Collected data
================
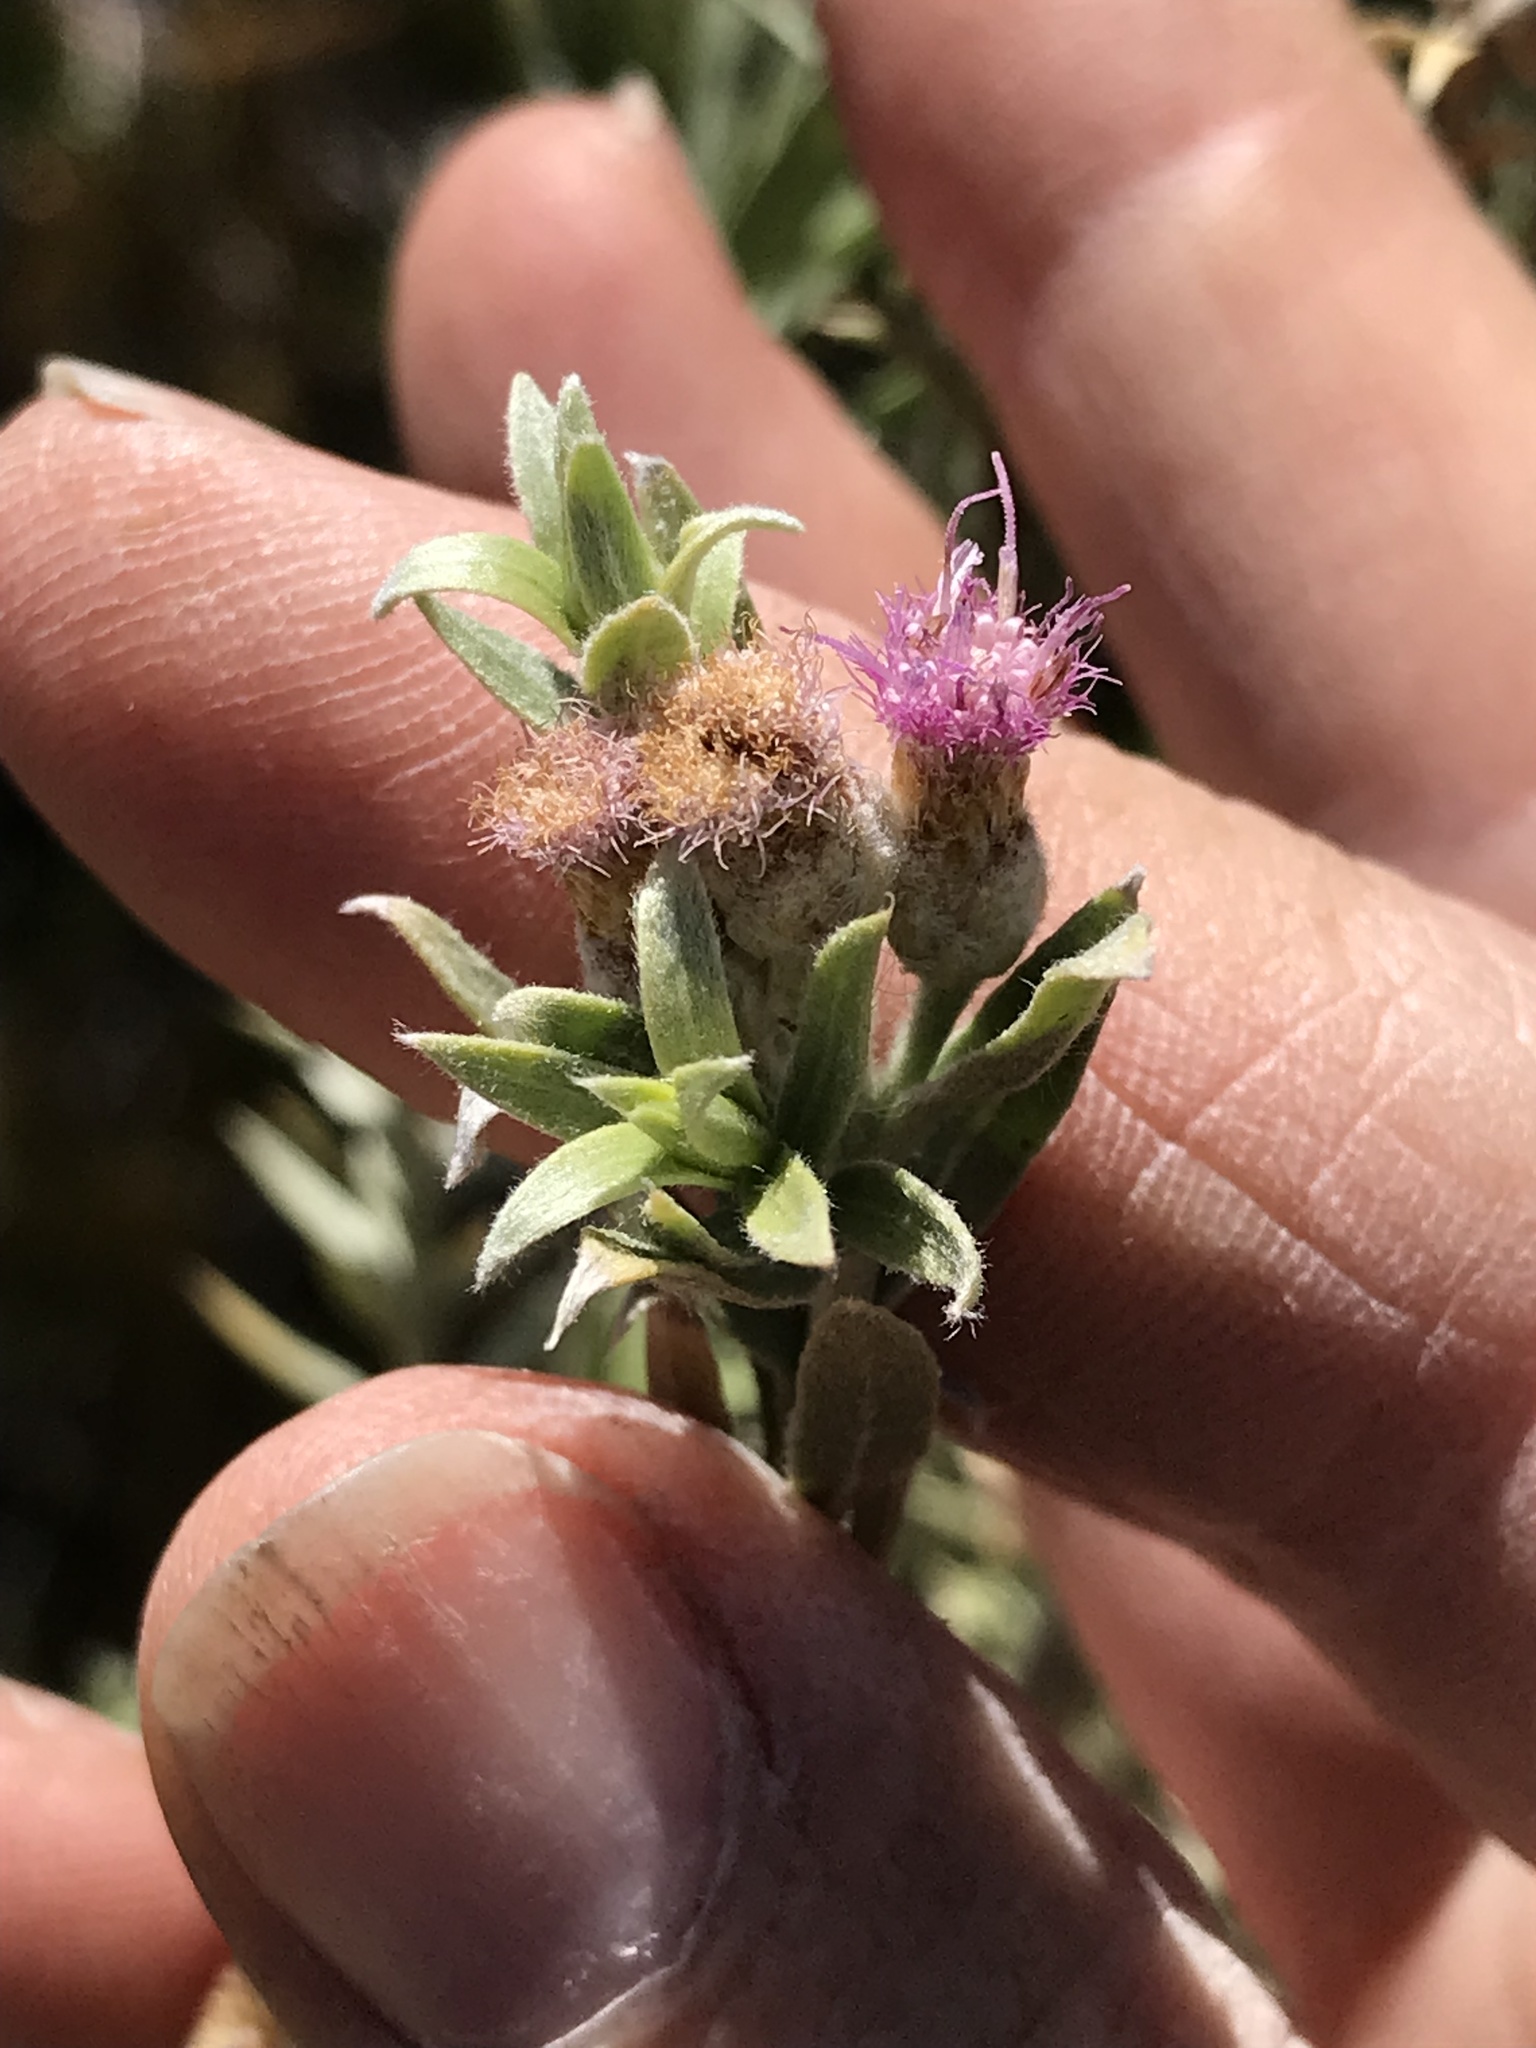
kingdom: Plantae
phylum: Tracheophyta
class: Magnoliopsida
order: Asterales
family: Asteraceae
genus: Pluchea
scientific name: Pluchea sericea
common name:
================
* _Direction_: Could you rewrite the listing from the line that has "phylum: Tracheophyta" through the end, renaming "common name" to "vernacular name" and leaving everything else unchanged?

* _Exercise output_:
phylum: Tracheophyta
class: Magnoliopsida
order: Asterales
family: Asteraceae
genus: Pluchea
scientific name: Pluchea sericea
vernacular name:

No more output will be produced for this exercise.